Julian Bethwaite (born 14 July 1957) is an Australian, Sydney-based skiff sailor and sailboat designer. He wrote one chapter of his father Frank's book, Higher Performance Sailing.

Skiff sailing 
Bethwaite started sailing 18ft skiffs in 1974 crewing on KB, before moving on to the boats 9Sports, Singapore Airline, and Mutual Acceptance. Bethwaite won his first 18 ft Skiff World Championship as crew in 1987 and again as skipper in 1990 and 1992. He held several positions relating to the 18 ft class, including secretary of NSW 18 ft Skiff Sailing League, manager of the Super Skiff Series, and Skiff Grand Prix. At this time, Grand Prix Sailing was covered on TV. Internationally, his partnership with Alex Gad developed media driven sailing events throughout Europe, the U.S., and Mexico that resulted in three Sport-Tel awards.

Sailboat designs
In 1980 based on a stretched Tasar Dinghy hull, he designed the first of the trilogy of Prime Computer 18 ft skiffs. It had a crew of two rather than the usual three which made sailing the boat difficult when handling the spinnaker pole and its complex wire bracing. It was this complexity that made Bethwaite design the Prime Mk2 with a fixed bowsprit and asymmetric spinnaker. To keep the weight down, the hull was made of balsa wood and weighed just 130 pounds (60kgs).

Prime Mk3 was also made of balsa wood, had a wingspan of 26 ft, and weighed just 99 pounds (45kgs). This was later used to make a plug for the standardized B18 class.

In 1994, Bethwaite designed the 49er which was a new high performance skiff. In 1996, it was one of 15 entries considered by the ISAF selection competition for the upcoming 2000 Sydney Olympics.
 The Olympic committee selected the 49er. From the 2000 Olympics and onwards, the 49er sailed with country flag designs covering the entire spinnaker, making it clear which boat was which.
.....
* _TASK DIRECTIONS_
Duplicate the portion of the Julian Bethwaite text between "Sailboat designs" and "130 pounds (60kgs).", inclusive.

[Items drawn from a dataset]
.....
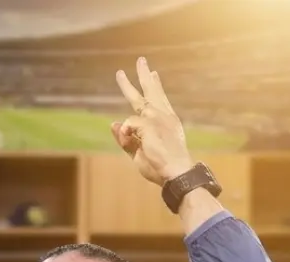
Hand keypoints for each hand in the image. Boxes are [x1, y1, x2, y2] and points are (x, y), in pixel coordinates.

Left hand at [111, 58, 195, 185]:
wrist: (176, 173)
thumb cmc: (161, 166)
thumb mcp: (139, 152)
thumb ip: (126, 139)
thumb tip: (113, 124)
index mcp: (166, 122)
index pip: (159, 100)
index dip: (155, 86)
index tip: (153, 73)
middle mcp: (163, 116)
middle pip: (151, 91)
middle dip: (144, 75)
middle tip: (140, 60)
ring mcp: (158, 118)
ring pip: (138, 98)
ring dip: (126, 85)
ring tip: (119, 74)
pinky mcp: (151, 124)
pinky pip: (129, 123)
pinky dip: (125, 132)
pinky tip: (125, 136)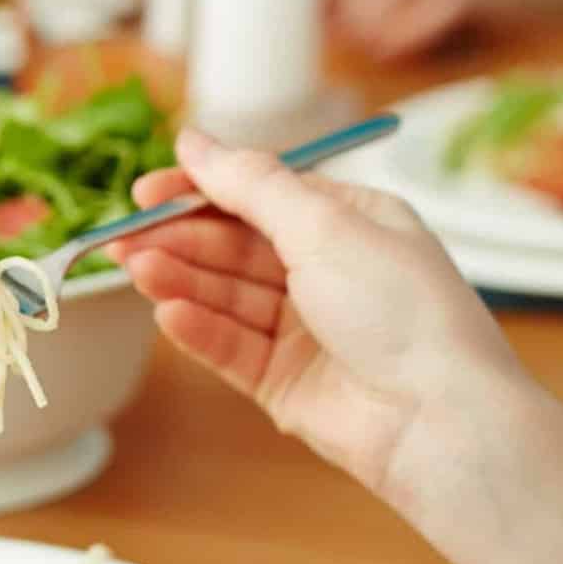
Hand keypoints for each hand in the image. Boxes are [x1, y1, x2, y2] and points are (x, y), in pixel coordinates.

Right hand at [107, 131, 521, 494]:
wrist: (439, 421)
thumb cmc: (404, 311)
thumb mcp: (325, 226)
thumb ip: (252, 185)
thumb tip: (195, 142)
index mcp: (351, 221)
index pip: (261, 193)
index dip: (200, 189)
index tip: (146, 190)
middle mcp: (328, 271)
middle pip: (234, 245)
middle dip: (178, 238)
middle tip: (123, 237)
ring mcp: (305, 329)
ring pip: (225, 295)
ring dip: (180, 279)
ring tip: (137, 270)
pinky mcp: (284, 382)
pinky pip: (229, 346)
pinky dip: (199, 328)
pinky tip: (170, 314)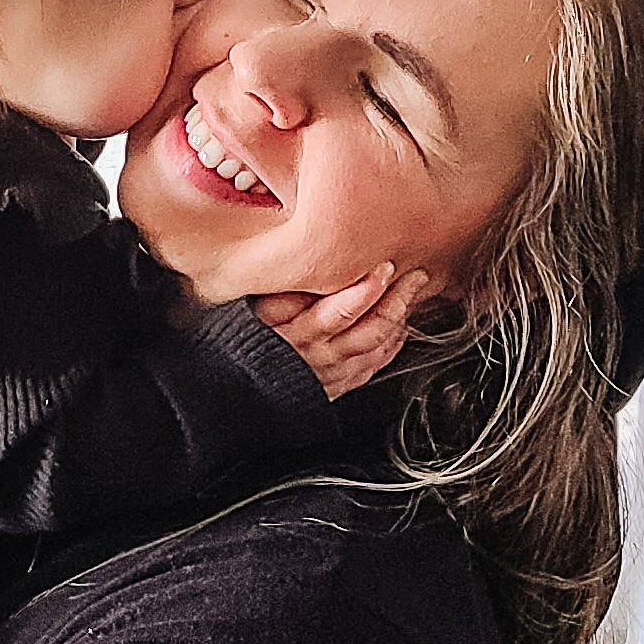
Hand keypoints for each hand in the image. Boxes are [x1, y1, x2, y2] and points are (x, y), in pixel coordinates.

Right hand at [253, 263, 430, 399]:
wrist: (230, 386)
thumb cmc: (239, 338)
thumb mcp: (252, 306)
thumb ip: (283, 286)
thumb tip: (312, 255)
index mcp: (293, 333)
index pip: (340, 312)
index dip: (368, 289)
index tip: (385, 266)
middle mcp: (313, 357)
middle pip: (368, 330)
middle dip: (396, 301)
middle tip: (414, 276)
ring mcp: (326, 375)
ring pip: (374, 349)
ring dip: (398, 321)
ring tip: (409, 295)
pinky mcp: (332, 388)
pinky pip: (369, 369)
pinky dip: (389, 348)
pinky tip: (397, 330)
.....
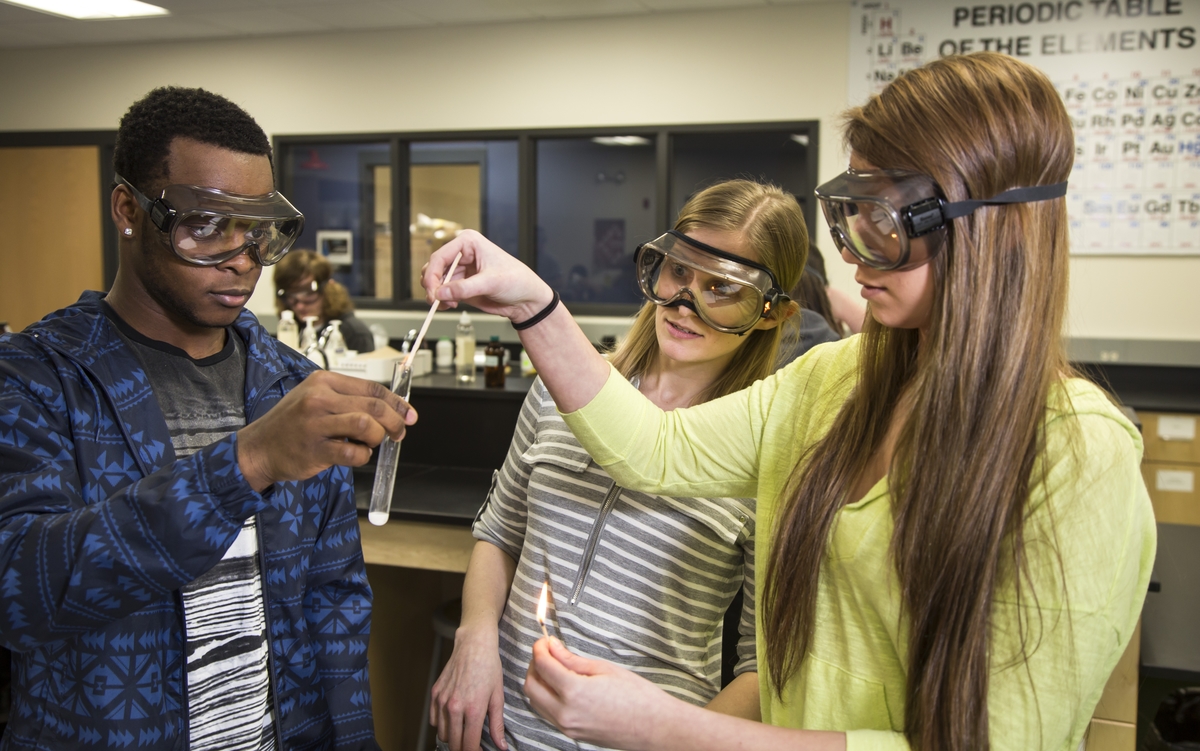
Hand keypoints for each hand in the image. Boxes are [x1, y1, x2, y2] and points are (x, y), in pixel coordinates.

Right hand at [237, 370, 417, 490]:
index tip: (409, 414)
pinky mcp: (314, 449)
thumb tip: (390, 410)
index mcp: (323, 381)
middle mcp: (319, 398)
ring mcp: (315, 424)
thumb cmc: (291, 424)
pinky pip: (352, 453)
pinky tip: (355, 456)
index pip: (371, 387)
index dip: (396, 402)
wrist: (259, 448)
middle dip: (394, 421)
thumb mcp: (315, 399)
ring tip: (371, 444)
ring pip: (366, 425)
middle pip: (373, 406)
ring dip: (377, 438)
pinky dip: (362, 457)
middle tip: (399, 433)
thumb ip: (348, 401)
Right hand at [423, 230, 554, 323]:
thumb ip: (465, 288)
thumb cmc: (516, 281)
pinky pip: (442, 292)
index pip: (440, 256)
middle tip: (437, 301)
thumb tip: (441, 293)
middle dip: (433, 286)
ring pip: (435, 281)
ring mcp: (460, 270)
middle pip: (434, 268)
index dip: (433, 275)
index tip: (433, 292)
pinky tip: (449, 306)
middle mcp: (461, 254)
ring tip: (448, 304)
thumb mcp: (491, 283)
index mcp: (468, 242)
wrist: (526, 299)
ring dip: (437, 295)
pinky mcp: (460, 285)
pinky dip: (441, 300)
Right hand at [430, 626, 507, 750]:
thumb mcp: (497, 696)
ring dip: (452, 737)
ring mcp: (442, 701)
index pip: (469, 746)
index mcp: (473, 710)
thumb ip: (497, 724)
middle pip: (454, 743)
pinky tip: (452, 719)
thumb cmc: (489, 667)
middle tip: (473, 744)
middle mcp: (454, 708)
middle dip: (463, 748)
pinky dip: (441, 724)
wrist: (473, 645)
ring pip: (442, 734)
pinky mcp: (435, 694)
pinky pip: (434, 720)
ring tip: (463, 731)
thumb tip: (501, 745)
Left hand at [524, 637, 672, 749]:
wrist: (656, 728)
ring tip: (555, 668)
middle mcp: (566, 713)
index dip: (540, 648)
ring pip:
.....
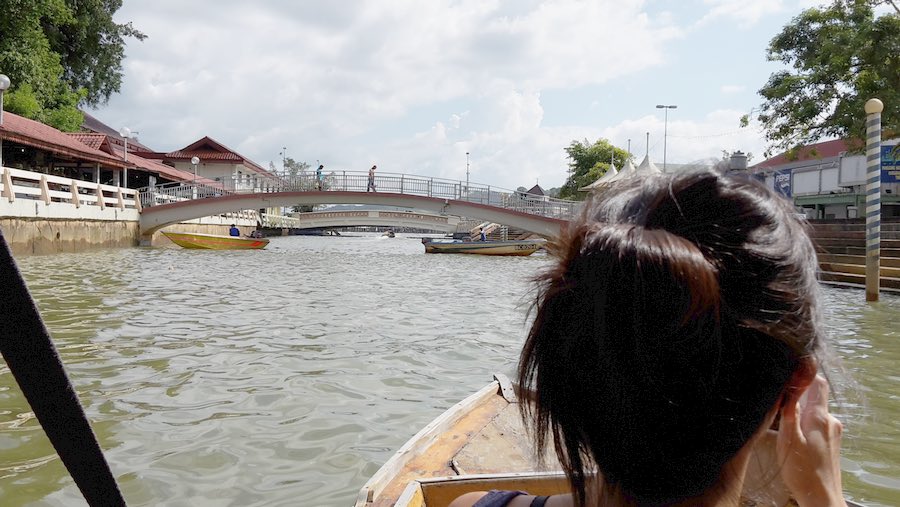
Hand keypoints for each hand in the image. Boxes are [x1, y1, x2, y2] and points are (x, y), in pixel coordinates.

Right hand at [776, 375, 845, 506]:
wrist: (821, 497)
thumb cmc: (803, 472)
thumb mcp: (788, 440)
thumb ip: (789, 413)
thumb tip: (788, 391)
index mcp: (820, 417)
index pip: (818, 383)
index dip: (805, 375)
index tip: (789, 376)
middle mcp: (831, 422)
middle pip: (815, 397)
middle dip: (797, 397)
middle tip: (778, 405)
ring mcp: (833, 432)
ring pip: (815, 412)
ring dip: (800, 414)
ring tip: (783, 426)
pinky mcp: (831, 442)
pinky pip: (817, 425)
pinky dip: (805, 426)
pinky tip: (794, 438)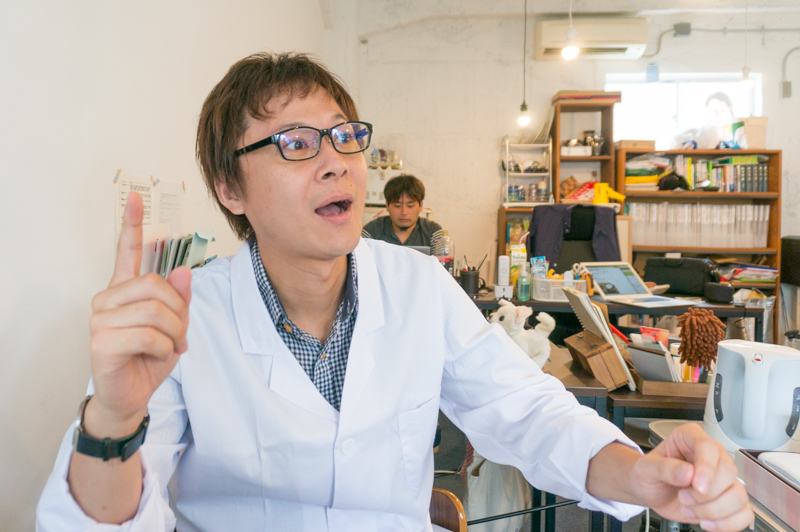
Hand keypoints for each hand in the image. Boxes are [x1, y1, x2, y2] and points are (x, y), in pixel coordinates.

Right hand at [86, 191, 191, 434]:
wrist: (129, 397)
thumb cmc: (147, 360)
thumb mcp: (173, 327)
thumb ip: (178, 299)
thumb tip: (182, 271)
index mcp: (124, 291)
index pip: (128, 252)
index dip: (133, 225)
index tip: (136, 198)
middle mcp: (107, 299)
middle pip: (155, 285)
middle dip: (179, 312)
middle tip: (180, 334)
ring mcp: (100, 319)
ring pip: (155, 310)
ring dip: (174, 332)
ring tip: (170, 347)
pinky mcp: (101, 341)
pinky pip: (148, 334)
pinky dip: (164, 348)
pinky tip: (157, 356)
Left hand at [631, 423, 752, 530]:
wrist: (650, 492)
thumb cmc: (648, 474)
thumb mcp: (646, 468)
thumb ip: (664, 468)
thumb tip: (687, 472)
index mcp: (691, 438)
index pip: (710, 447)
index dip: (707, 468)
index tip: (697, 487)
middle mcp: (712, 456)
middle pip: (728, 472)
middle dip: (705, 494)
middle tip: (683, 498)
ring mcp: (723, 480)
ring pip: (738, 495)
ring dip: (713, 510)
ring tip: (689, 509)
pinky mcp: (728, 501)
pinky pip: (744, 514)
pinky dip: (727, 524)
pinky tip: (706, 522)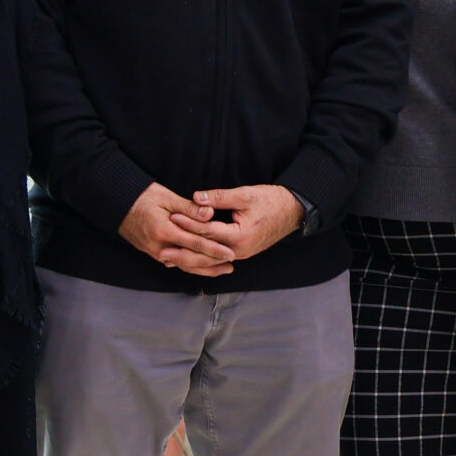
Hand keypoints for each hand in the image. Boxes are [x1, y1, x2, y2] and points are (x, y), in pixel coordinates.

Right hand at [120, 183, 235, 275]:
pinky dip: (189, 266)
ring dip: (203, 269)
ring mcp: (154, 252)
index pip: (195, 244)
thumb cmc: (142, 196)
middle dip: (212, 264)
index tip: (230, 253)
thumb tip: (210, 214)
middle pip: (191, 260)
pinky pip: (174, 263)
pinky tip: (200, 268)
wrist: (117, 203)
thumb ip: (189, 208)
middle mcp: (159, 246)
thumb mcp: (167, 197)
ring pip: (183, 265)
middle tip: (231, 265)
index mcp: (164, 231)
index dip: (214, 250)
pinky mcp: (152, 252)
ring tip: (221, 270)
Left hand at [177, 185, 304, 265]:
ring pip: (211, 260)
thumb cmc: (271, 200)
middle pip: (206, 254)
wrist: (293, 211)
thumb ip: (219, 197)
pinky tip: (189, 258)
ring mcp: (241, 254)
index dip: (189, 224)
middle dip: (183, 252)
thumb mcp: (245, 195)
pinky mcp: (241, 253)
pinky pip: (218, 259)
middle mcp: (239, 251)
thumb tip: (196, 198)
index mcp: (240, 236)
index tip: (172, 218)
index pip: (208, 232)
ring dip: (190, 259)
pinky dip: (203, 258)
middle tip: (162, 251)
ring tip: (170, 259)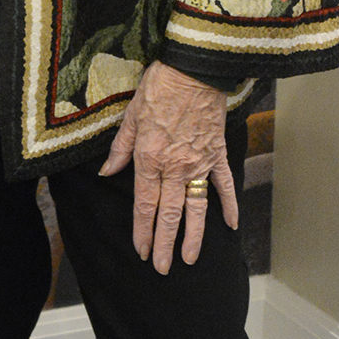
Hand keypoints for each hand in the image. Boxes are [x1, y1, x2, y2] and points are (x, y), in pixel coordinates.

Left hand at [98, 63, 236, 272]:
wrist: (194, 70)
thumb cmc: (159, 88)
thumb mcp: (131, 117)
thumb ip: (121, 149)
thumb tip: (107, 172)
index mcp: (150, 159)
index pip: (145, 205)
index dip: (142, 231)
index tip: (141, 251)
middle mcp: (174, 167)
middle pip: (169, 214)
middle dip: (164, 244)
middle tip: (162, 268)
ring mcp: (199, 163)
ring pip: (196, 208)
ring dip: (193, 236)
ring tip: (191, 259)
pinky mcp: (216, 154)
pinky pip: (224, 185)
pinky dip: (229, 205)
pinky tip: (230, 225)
.....
* _WRITTEN SOLUTION_
Sailboat designs
In 1980 based on a stretched Tasar Dinghy hull, he designed the first of the trilogy of Prime Computer 18 ft skiffs. It had a crew of two rather than the usual three which made sailing the boat difficult when handling the spinnaker pole and its complex wire bracing. It was this complexity that made Bethwaite design the Prime Mk2 with a fixed bowsprit and asymmetric spinnaker. To keep the weight down, the hull was made of balsa wood and weighed just 130 pounds (60kgs).